O Evangelho quer produzir em nós uma esperança que supera os limites
do otimismo, pois antes de tudo a nossa esperança nos enraíza e nos
remete a Deus, e não em pensamentos positivos do tipo: “No fim dará tudo
certo!” Será? Dependerá de respostas acertadas, inspiradas,
evangélicas!
O evangelista apresenta a Palavra do Senhor em seu sermão
escatológico (Lc 17,26-37), no qual Jesus utiliza dois antigos
acontecimentos para ensinar algo urgente para o presente e o futuro.
Cristo cita Noé (cf. Gn 6,5) e Ló (cf. Gn 19,19-26), pois no tempo de
ambos: «comiam, bebiam, casavam-se e se davam em casamento… compravam e vendiam, plantavam e construíam» (Lc 17,27s).
Isto é o mesmo que dizer que eles viviam todos num nível apenas
horizontal da vida, no comum dos mortais! Então Jesus utiliza expressões
surpreendentes e que revelam uma intervenção decisiva de Deus na
história passada: «até o dia em que Noé entrou na arca… Mas no dia em que Ló saiu de Sodoma» (vv. 27.29).

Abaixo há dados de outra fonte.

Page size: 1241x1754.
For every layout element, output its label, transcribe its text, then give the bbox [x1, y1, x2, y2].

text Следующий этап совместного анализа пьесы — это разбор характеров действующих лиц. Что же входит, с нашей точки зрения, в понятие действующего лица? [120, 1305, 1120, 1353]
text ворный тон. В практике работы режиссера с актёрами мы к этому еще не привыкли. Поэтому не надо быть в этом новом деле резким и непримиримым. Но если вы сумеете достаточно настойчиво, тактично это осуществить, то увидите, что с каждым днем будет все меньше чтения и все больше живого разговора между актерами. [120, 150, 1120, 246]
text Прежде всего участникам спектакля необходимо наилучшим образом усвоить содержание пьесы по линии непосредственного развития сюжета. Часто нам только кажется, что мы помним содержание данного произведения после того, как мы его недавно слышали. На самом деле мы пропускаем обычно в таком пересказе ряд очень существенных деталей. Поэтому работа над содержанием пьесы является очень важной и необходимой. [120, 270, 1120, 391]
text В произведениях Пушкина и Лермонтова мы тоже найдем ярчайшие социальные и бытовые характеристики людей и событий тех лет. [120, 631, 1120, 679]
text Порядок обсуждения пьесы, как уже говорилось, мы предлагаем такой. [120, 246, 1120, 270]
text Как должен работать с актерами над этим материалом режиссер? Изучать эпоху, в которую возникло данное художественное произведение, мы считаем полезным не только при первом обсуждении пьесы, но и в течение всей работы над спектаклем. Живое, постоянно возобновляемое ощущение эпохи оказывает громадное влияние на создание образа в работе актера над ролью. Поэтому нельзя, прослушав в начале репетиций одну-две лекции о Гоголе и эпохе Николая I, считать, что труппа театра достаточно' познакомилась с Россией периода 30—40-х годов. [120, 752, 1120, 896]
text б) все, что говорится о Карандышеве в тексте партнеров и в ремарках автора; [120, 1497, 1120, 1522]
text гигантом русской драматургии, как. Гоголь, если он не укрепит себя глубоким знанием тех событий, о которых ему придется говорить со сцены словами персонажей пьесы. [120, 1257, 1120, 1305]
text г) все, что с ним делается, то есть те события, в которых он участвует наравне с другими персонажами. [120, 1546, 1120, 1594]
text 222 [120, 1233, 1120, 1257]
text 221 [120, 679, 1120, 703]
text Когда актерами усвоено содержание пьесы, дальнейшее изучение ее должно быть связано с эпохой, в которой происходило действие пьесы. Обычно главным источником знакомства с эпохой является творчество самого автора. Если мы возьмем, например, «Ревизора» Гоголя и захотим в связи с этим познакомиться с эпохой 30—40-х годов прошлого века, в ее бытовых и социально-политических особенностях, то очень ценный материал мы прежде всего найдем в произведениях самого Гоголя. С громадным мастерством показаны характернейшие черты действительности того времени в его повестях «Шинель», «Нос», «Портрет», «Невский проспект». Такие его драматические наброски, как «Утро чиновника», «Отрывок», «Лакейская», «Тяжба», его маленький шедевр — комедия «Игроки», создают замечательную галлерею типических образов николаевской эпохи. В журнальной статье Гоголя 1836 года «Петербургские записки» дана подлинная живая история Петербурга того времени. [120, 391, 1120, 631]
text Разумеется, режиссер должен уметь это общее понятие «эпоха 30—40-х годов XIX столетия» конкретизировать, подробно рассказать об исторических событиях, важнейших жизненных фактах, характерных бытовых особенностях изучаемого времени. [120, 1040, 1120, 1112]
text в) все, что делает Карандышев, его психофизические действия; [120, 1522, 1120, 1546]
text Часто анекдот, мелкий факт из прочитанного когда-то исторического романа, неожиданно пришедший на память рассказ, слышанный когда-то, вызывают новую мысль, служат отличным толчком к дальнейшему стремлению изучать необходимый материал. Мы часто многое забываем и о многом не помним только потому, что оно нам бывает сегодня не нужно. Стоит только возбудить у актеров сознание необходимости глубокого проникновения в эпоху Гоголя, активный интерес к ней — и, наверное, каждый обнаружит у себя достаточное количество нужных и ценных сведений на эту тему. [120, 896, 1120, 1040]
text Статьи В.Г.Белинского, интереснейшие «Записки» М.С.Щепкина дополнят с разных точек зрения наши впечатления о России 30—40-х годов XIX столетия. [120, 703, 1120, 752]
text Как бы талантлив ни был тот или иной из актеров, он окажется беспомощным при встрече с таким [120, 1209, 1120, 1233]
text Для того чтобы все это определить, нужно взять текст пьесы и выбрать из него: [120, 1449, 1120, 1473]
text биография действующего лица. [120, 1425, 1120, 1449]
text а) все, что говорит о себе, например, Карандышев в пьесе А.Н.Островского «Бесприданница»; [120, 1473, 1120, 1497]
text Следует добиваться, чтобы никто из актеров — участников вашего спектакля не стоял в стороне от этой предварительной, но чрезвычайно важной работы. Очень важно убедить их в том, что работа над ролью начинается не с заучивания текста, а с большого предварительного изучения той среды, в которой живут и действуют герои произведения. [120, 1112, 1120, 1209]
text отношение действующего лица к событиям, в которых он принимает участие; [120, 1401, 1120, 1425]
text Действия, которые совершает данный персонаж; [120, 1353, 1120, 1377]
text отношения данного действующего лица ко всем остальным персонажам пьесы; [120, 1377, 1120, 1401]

Para revelar que o mesmo Senhor da história um dia intervirá definitivamente, disse Jesus Cristo: «O mesmo acontecerá no dia em que o Filho do Homem for revelado» (v.30).
Jesus não “joga com palavras” e nem o evangelista, mas tudo isto é
para que nos deixemos conquistar pela ação do Espírito de Cristo atuante
na história presente da humanidade. Ele, antes de tudo e todos,
pretende preparar os amados de Deus para o Juízo Final, o qual não
tarda: «Eis que venho em breve, trazendo comigo a minha recompensa,
para retribuir a cada um segundo as suas obras. Eu sou o Alfa e o Ômega,
o Primeiro e o Último, o Começo e o Fim» (Ap 22,12-13).
Mas retornando um pouco atrás, nota-se que os personagens citados por
Jesus, também nos recordam a realidade dos seus contemporâneos: «O
Senhor viu o quanto havia crescido a maldade das pessoas na terra e como
todos os projetos de seus corações tendiam unicamente para o mal» (Gn 6,5). Quanto a Sodoma, o diagnóstico não foi também muito animador para os Anjos do Senhor, perante o justo Ló: «Vamos destruir este lugar, pois grande é o clamor contra ele diante do Senhor» (Gn 19,13).
Passagens bíblicas que não nos dão o direito de julgar e condenar
ninguém, tampouco querem gerar pessimismo em nós, mas podem nos chamar à
interpretação dos sinais – ou contra-sinais! – dos tempos atuais,
cristãos radicados na misericórdia e verdade do Senhor.
Ele virá! Maranathá! Ainda que os acontecimentos e notícias que
chegam a nós não parecem compor um cenário tão diferente ao de Noé ou de
Ló, não poderemos nunca datar ou precisar a volta gloriosa d’Aquele que
não cessa de vir ao nosso encontro em cada situação da vida, sem nunca
deixar de também chamar: «Vinde a mim, todos vós que estais cansados e carregados de fardos, e eu vos darei descanso» (Mt 11,28).
Por isso também, precisamos aproveitar este Kairós (tempo de graça),
que o nosso Papa Bento XVI inaugurou, com o Ano da Fé. Nele podemos
lembrar que se Noé entrou com a sua família na Arca e Ló saiu
de Sodoma com os seus familiares, precisamos assumir a nossa casa e os
relacionamentos familiares como o primeiro campo de missão, onde é
necessário anunciar o Senhor.
Ele quer contar conosco na salvação dos nossos e outros, a começar
pela intercessão. Somente em Jesus todos podem crescer no “entrar e
sair”, como expressão da verdadeira liberdade no Senhor, a qual nunca
significará um render-se aos modismos ou ideologias mundanas: «Eu sou a porta. Quem entrar por mim será salvo; poderá entrar e sair e encontrará pastagem» (Jo 10,9).
Ele é o Bom Pastor que, através da sua Igreja-Esposa, quer salvar e
preparar a humanidade para a sua Segunda Vinda. Esta última não pode ser
temida, mas profundamente suplicada e acolhida: «O Espírito e a
Esposa dizem: “Vem”! Aquele que ouve também diga: “Vem”! Quem tem sede,
venha, e quem quiser, receba de graça a água vivificante» (Ap 22,17).
Eis a esperança que pode transformar o mundo atual em lugar não de medo, mas de fé, esperança e amor operantes.